Collected data entries:
=-=-=

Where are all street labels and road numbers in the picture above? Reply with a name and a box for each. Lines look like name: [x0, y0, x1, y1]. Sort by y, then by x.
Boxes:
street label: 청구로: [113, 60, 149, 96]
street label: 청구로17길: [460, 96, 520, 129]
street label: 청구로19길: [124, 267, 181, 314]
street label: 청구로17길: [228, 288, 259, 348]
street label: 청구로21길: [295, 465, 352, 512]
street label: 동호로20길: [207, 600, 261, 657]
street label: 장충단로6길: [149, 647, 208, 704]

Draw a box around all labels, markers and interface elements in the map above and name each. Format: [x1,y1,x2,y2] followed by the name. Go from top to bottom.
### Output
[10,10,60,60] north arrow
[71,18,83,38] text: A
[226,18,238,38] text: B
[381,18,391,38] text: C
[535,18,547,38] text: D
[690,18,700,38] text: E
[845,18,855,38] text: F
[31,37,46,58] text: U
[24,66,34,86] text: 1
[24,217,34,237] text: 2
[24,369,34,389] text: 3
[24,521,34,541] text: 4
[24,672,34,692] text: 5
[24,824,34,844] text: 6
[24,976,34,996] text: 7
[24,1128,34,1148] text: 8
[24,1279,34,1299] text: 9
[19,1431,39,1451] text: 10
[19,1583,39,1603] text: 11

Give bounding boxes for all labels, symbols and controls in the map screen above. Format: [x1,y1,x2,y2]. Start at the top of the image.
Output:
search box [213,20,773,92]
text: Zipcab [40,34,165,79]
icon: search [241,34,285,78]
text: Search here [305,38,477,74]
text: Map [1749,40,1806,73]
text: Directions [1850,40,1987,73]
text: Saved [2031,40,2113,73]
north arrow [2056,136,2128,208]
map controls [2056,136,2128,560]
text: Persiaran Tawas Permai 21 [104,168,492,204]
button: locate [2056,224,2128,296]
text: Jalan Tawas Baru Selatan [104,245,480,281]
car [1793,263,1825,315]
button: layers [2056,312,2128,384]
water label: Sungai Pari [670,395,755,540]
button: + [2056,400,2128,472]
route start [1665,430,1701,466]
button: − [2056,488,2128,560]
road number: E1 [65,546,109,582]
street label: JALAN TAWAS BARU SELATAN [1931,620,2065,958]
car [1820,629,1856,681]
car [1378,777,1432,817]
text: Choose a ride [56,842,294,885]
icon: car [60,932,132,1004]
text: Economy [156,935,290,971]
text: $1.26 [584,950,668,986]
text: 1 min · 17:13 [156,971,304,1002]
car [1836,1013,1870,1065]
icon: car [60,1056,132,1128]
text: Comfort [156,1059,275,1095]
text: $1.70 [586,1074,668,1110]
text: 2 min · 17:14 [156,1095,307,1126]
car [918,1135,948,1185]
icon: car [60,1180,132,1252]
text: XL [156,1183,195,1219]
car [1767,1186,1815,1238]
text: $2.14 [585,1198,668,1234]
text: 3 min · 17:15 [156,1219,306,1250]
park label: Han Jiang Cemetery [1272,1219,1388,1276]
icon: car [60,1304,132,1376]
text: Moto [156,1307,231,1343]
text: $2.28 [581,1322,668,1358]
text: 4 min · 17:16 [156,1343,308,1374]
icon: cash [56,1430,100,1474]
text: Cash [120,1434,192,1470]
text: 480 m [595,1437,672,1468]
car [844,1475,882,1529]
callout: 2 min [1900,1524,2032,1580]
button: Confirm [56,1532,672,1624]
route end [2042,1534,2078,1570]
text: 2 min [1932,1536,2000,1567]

=-=-=

* **TASK STATEMENT**:
Your answer must contain every line of the records, exactly.

* **TASK ANSWER**:
Where are all street labels and road numbers in the picture above? Reply with a name and a box for each. Lines look like name: [x0, y0, x1, y1]. Sort by y, then by x.
Boxes:
street label: 청구로: [113, 60, 149, 96]
street label: 청구로17길: [460, 96, 520, 129]
street label: 청구로19길: [124, 267, 181, 314]
street label: 청구로17길: [228, 288, 259, 348]
street label: 청구로21길: [295, 465, 352, 512]
street label: 동호로20길: [207, 600, 261, 657]
street label: 장충단로6길: [149, 647, 208, 704]

Draw a box around all labels, markers and interface elements in the map above and name each. Format: [x1,y1,x2,y2] followed by the name. Go from top to bottom.
### Output
[10,10,60,60] north arrow
[71,18,83,38] text: A
[226,18,238,38] text: B
[381,18,391,38] text: C
[535,18,547,38] text: D
[690,18,700,38] text: E
[845,18,855,38] text: F
[31,37,46,58] text: U
[24,66,34,86] text: 1
[24,217,34,237] text: 2
[24,369,34,389] text: 3
[24,521,34,541] text: 4
[24,672,34,692] text: 5
[24,824,34,844] text: 6
[24,976,34,996] text: 7
[24,1128,34,1148] text: 8
[24,1279,34,1299] text: 9
[19,1431,39,1451] text: 10
[19,1583,39,1603] text: 11

Give bounding boxes for all labels, symbols and controls in the map screen above. Format: [x1,y1,x2,y2]. Start at the top of the image.
Output:
search box [213,20,773,92]
text: Zipcab [40,34,165,79]
icon: search [241,34,285,78]
text: Search here [305,38,477,74]
text: Map [1749,40,1806,73]
text: Directions [1850,40,1987,73]
text: Saved [2031,40,2113,73]
north arrow [2056,136,2128,208]
map controls [2056,136,2128,560]
text: Persiaran Tawas Permai 21 [104,168,492,204]
button: locate [2056,224,2128,296]
text: Jalan Tawas Baru Selatan [104,245,480,281]
car [1793,263,1825,315]
button: layers [2056,312,2128,384]
water label: Sungai Pari [670,395,755,540]
button: + [2056,400,2128,472]
route start [1665,430,1701,466]
button: − [2056,488,2128,560]
road number: E1 [65,546,109,582]
street label: JALAN TAWAS BARU SELATAN [1931,620,2065,958]
car [1820,629,1856,681]
car [1378,777,1432,817]
text: Choose a ride [56,842,294,885]
icon: car [60,932,132,1004]
text: Economy [156,935,290,971]
text: $1.26 [584,950,668,986]
text: 1 min · 17:13 [156,971,304,1002]
car [1836,1013,1870,1065]
icon: car [60,1056,132,1128]
text: Comfort [156,1059,275,1095]
text: $1.70 [586,1074,668,1110]
text: 2 min · 17:14 [156,1095,307,1126]
car [918,1135,948,1185]
icon: car [60,1180,132,1252]
text: XL [156,1183,195,1219]
car [1767,1186,1815,1238]
text: $2.14 [585,1198,668,1234]
text: 3 min · 17:15 [156,1219,306,1250]
park label: Han Jiang Cemetery [1272,1219,1388,1276]
icon: car [60,1304,132,1376]
text: Moto [156,1307,231,1343]
text: $2.28 [581,1322,668,1358]
text: 4 min · 17:16 [156,1343,308,1374]
icon: cash [56,1430,100,1474]
text: Cash [120,1434,192,1470]
text: 480 m [595,1437,672,1468]
car [844,1475,882,1529]
callout: 2 min [1900,1524,2032,1580]
button: Confirm [56,1532,672,1624]
route end [2042,1534,2078,1570]
text: 2 min [1932,1536,2000,1567]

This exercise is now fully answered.